Türkiye’de Interpromedya’nın en büyük ilk 500 bilişim şirketi listesinde, kurumsal iş çözümleri alanında 50 civarı yerel yazılım üreticisi, 25 civarı da yabancı yazılım üreticisi var. Ancak bayilerden sistem entegratörlerine, distribütörlerden VAR’lara bu yazılımların etrafında konumlanmış birkaç bin yazılım ve danışmanlık firması var. Bu “rekabet” demek! Hem de kıran kırana rekabet…

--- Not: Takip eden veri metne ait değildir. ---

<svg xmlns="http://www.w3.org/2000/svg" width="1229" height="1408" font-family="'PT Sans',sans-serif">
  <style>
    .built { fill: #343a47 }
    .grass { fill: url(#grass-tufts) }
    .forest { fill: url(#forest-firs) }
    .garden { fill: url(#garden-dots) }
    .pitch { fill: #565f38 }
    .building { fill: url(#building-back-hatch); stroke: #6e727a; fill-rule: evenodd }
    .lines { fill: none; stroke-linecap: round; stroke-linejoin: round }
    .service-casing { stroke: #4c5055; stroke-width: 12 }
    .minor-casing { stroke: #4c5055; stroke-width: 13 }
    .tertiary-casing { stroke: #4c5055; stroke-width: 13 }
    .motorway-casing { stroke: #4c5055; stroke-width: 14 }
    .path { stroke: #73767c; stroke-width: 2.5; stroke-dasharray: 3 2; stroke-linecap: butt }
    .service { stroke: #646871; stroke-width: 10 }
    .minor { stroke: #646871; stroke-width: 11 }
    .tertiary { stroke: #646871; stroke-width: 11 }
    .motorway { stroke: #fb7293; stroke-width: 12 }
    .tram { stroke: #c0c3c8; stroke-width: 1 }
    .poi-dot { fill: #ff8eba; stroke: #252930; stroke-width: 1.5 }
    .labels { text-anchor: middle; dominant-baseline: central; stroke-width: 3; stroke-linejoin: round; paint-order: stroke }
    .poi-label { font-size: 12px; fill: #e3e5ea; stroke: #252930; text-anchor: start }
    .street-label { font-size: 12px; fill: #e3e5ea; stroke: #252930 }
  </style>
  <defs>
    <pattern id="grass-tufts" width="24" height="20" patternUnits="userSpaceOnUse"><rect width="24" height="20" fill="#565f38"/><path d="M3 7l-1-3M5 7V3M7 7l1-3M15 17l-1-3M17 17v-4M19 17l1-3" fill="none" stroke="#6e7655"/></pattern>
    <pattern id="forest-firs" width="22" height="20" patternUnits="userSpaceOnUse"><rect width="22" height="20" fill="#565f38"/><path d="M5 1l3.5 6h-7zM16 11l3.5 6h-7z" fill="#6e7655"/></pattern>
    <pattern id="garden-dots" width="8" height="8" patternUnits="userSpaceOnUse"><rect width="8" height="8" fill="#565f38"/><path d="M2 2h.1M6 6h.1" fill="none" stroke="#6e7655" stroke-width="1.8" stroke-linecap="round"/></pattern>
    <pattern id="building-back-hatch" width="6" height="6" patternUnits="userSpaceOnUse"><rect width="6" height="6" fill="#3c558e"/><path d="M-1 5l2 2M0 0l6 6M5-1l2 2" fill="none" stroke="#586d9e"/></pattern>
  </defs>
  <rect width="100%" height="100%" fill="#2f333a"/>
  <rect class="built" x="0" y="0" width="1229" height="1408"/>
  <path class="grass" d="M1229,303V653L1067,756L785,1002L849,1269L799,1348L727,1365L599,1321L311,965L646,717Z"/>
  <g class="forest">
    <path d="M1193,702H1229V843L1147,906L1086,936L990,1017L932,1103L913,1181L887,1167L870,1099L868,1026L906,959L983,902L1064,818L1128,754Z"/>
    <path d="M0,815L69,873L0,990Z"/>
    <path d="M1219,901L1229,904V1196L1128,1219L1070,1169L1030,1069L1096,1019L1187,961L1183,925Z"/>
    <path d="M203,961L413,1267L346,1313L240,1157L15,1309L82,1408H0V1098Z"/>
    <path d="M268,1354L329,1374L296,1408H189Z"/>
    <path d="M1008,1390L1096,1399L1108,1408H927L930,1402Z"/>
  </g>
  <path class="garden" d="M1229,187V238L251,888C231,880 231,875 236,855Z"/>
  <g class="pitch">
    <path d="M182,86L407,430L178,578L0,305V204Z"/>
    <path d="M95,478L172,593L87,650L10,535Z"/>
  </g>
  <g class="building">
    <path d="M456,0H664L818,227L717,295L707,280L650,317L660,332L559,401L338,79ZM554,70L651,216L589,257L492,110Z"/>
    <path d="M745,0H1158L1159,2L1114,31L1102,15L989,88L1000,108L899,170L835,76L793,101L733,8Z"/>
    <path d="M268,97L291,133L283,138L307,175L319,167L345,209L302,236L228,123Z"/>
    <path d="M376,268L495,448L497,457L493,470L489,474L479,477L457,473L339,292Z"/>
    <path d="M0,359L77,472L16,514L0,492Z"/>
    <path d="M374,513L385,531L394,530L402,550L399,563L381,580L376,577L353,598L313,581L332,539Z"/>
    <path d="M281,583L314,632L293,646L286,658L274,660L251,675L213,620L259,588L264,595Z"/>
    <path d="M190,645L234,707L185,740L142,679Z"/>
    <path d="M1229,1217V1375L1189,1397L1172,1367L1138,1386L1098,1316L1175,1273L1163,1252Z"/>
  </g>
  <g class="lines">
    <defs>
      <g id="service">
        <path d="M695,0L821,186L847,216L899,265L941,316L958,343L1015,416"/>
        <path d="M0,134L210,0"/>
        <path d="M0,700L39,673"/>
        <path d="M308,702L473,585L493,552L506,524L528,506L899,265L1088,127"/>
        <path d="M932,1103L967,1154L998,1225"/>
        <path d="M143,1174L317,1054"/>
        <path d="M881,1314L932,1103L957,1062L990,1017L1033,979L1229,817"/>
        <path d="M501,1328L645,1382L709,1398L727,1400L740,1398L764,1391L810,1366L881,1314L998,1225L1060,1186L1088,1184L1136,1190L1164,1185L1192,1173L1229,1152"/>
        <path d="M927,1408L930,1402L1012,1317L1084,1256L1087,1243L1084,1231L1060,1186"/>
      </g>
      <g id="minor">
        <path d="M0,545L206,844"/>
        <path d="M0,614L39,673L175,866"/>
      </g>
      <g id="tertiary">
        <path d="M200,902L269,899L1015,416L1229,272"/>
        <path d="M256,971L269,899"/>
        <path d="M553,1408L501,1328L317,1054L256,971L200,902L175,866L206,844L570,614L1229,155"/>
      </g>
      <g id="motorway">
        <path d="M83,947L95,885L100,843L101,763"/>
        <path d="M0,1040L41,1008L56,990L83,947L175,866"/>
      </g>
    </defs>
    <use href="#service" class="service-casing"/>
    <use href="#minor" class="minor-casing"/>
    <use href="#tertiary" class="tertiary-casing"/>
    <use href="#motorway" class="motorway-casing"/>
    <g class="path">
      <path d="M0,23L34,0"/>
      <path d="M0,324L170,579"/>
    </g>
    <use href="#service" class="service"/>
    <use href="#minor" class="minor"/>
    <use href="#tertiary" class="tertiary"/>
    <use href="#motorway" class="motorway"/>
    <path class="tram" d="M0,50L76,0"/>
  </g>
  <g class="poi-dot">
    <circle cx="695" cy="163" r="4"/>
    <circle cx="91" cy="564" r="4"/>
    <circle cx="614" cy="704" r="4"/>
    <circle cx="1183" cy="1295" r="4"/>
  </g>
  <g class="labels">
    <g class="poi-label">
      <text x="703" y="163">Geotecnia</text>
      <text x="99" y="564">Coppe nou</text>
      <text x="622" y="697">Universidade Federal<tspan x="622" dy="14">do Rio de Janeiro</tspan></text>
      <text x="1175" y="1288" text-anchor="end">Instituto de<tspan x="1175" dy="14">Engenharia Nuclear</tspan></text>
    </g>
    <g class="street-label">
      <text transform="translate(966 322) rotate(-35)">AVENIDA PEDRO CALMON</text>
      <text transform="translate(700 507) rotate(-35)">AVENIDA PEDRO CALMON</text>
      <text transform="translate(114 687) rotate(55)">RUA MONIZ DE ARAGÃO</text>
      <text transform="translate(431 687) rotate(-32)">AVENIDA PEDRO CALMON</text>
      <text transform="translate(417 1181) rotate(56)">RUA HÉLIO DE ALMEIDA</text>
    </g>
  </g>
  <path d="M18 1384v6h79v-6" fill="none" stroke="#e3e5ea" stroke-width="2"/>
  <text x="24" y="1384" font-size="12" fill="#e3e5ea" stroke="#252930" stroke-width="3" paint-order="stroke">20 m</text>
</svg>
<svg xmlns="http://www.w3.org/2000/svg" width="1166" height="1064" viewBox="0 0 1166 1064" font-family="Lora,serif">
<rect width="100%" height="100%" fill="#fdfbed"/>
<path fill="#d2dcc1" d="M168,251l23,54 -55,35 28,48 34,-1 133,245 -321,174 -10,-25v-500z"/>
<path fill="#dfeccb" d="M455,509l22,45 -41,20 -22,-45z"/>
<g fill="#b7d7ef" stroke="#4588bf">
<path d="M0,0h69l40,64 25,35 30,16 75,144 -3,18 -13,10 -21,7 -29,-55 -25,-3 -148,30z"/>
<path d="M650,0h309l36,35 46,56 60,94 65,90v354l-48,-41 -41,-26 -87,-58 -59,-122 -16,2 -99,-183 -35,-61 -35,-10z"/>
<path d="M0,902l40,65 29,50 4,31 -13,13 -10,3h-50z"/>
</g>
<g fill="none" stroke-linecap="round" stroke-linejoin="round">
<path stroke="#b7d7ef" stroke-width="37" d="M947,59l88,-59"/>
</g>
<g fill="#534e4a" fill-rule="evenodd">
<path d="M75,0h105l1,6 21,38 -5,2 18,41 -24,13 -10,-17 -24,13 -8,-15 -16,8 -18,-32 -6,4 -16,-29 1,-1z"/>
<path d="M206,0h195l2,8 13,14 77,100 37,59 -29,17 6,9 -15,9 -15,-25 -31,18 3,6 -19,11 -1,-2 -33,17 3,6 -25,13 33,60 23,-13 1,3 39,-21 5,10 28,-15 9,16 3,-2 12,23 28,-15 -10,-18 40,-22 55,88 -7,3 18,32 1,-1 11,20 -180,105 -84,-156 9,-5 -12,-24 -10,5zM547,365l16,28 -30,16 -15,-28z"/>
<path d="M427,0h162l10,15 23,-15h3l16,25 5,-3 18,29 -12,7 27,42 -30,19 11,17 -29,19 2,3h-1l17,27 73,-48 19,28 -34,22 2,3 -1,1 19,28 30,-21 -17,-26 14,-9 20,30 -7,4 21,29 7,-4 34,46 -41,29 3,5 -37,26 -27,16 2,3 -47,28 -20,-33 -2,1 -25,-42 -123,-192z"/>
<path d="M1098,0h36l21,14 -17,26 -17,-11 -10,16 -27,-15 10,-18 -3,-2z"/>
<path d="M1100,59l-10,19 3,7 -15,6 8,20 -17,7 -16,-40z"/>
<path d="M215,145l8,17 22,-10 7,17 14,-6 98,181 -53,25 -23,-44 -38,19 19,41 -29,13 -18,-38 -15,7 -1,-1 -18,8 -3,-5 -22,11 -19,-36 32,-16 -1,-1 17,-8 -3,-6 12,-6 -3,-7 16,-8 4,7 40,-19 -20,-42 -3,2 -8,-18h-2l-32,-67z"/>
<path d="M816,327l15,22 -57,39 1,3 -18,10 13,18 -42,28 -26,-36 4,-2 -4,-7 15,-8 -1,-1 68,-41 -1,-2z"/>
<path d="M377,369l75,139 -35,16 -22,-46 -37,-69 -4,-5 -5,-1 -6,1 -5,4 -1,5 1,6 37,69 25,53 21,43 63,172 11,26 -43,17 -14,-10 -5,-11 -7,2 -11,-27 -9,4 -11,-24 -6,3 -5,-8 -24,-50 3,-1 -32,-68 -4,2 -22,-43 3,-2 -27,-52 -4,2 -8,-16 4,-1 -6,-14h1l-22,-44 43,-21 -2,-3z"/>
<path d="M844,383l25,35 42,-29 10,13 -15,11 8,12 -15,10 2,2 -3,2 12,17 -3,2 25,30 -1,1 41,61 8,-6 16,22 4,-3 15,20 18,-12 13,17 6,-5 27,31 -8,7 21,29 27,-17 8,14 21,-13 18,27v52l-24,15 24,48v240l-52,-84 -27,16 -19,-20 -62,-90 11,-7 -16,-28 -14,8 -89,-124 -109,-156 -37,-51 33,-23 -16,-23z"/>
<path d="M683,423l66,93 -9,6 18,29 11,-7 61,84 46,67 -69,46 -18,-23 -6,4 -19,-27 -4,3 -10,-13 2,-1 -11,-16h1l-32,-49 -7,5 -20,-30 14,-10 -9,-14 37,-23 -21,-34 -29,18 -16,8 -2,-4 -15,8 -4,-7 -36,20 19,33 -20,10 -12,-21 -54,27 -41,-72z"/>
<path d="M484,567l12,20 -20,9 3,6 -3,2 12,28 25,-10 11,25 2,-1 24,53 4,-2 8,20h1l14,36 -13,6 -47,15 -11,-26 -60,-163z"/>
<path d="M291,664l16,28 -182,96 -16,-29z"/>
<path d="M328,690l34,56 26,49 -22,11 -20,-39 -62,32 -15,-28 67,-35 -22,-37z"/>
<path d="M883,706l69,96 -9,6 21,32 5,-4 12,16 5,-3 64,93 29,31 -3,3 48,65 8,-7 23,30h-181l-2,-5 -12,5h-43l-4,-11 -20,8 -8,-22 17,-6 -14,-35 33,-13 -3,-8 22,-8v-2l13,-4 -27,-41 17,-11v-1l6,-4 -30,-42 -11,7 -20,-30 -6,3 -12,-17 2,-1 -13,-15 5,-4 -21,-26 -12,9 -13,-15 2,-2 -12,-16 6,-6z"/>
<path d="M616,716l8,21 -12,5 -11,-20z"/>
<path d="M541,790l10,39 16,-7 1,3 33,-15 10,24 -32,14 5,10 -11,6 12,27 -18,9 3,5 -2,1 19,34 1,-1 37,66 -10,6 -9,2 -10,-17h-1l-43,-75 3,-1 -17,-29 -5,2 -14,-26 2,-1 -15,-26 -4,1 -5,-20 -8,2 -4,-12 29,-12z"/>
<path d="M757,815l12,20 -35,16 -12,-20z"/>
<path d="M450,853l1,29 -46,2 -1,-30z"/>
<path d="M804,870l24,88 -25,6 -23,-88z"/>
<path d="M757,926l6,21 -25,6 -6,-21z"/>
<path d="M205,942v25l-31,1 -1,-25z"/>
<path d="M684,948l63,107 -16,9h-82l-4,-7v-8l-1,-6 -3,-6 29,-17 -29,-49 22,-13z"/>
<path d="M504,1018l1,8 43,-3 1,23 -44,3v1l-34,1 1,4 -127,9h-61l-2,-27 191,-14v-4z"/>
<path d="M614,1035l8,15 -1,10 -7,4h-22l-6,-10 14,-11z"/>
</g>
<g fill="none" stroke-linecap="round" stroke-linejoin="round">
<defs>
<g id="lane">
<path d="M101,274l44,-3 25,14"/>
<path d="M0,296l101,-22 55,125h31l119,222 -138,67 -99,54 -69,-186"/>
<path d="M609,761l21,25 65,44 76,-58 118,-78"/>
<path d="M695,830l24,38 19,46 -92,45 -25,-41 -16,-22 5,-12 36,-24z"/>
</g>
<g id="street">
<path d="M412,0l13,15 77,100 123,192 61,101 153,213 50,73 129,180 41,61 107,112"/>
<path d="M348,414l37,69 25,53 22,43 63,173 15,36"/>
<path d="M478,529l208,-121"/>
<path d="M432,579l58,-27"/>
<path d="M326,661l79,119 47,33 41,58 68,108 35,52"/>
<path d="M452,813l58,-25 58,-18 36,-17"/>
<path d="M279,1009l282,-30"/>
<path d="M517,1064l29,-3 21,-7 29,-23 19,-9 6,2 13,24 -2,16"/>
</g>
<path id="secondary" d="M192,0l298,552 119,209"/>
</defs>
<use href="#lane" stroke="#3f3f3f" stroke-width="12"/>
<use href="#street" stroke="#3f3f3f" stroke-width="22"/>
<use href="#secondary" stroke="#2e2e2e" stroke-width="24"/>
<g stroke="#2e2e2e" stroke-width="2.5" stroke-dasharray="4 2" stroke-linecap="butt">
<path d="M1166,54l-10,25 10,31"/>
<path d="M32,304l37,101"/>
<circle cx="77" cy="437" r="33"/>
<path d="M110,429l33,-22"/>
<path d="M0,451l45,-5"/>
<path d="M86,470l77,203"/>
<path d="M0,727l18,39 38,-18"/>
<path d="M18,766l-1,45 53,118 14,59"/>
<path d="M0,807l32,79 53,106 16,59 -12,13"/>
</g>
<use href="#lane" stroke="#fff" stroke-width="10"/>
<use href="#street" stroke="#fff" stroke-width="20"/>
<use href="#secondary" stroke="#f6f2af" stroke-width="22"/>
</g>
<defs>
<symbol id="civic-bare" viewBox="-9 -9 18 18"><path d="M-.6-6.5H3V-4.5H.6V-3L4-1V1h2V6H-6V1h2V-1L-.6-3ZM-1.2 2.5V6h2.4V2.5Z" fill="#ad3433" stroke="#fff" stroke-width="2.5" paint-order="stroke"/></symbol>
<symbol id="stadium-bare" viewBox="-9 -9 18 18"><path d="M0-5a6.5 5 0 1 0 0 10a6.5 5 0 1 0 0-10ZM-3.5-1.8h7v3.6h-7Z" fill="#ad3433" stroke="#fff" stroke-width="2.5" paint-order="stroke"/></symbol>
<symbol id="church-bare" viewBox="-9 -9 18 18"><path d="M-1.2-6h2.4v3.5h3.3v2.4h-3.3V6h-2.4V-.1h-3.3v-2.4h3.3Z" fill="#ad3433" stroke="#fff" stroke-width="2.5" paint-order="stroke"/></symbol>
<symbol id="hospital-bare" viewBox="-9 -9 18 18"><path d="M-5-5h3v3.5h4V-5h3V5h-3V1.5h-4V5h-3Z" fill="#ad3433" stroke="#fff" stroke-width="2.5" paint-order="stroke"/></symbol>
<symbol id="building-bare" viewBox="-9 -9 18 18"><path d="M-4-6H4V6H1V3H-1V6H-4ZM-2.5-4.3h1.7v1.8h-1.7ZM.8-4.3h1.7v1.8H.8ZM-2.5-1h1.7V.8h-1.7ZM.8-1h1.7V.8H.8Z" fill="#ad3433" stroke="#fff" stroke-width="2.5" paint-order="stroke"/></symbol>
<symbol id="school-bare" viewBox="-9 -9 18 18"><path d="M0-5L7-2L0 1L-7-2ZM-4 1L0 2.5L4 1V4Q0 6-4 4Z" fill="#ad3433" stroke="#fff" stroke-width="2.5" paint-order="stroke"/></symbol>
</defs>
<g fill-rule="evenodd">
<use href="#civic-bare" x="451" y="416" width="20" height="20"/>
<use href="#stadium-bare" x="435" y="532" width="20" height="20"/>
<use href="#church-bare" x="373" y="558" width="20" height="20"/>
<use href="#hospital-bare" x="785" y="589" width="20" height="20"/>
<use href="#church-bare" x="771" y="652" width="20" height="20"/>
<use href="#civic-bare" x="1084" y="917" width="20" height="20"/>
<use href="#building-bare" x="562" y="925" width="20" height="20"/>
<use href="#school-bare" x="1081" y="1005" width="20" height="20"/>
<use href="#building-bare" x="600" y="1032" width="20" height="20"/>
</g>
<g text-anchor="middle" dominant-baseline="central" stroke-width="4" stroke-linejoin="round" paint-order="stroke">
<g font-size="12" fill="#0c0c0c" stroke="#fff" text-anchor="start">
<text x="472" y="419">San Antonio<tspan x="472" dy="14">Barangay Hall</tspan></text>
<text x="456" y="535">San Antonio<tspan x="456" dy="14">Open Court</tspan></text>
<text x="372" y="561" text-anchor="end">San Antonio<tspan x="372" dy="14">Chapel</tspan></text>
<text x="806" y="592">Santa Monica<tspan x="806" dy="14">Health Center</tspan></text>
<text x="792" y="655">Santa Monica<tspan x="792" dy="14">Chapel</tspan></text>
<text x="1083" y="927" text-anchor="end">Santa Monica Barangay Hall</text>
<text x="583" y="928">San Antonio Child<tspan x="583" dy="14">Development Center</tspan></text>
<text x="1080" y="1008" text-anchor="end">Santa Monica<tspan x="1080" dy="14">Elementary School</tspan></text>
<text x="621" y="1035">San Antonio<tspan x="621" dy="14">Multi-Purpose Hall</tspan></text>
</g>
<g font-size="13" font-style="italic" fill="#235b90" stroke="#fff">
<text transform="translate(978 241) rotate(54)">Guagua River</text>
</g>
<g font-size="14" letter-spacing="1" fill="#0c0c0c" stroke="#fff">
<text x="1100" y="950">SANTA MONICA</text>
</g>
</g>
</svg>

Bu pazarda faaliyet gösteren firmalar için bu yeni bir haber değil elbette. Zira her yıl yeni firmalar faaliyete başlarken, çoğu da başarısız olup vazgeçerek, ya profesyonel hayata geri dönüyor ya da sektör değiştiriyor.
İşte bu yazıda, bilhassa üretici olmayıp, hizmet üreterek hayatına devam etmeye çalışan uzmanlara naçizane bazı önerlerde bulunacağız. Ama öncelikle bazı kavramları tanıyalım;
ISV nedir, VAR nedir?
TBK Consult kurucusu ve danışmanlarından Hans Peter Bech ISV ve VAR’ları şu şekilde tanımlıyor;
ISV (Independent Software Vendor), genellikle IT şirketleri arasında kendi yazılım çözümünü, yine kendilerine ait bir marka ile pazara sunmakta olan işletmelere için kullanılan bir terimdir. ISV’ler, ürünlerini diğer ISV’lerin veya açık kaynak kodlu platformların ürünleri ile bir arada sunuyor olabilirler (Microsoft SQL, .Net, Java…) ancak, bilhassa da Pazar bilinirlikleri arttıkça, daima kendi markalarını ön plana çıkarırlar.
VAR (Value Added reseller) ise ISV’lerin sunduğu ürünleri kendi hizmetleri ile bir araya getirerek, müşterilerine çözüm sunan işletmelerdir. VAR’lar, çözümünü sundukları ISV’lerin marka bilinirliği arttırmayı bir görev edinirler, sattıkları yazılımı müşterilerine güvenilir bir marka olarak tanıtırlar. VAR, kendi işletmesinin bilinirliğini arttırdıkça ISV’lerin marka bilinirliğine daha az ihtiyaç duyacaktır. Ancak iş ortaklığını sürdürdüğü müddetçe ISV’nin markasını tanıtmaya devam edecektir..
Yani, Workcube, SAP, Oracle, Logo gibi yazılımlar ISV olarak adlandırılırken, onların iş ortakları ise genellikle VAR sınıfına giriyorlar.
Rekabet avantajını nasıl oluşturacaksınız?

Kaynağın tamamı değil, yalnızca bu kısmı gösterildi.